The field of OHS does not usually cover informal workers. It focuses on formal workplaces, not on where the majority of workers really work – on the streets, in their own homes, on garbage dumps and at landfills, for example. OHS tends to define health problems very narrowly, and does not see the worker in the context of family, living and working in very poor conditions.
In this project, we are exploring how to develop OHS in a way that can better meet the needs of informal workers.
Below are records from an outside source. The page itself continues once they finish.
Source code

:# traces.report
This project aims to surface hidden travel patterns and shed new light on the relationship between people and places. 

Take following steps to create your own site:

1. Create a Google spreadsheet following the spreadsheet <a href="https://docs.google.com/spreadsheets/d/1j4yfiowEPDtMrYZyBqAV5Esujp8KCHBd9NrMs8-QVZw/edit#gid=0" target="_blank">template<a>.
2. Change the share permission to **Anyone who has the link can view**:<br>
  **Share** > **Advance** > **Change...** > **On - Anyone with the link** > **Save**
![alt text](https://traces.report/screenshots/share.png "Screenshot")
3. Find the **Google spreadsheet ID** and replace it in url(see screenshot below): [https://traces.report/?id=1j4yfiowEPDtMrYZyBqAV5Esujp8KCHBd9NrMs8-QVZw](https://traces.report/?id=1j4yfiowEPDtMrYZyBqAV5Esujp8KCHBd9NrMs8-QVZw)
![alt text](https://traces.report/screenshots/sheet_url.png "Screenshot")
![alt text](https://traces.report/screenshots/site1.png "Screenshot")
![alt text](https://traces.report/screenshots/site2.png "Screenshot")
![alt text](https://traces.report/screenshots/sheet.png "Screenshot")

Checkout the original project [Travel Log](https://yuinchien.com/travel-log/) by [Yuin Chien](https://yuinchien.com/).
We are thinking of new ways to support informal workers, including new forms of support from governments, and from those who profit from the work of informal workers but do not contribute to improving their place of work.
Some of the project objectives are to:
- understand better the risks faced by poorer workers in the main places where they work
- identify how to modify legal and institutional barriers to the inclusion of informal workers and workplaces into OHS
- support and assist MBOs of informal workers in shaping focused demands for OHS interventions, and in negotiating for policy change and implementation
- understand the allocation, control and flow of resources to OHS in order to identify spaces for reallocation or increased allocation to informal workers and workplaces
- help build in-country research and organizing capacity in OHS for informal workers
- improve the collection and reporting of country-based statistics on OHS for informal workers to international regulating agencies (such as ILO and WHO)
- Develop a module for data collection on OHS for informal workers in labour force surveys
- Contribute to the development and implementation of an expanded or alternative curriculum which integrates OHS for informal workers and workplaces into mainstream OHS training institutions
During the four years of project activity, we have worked in one city in four different countries (Ghana, Tanzania, Brazil and Peru), and two cities in India. We continue to work with in-country researchers and with informal worker organizations.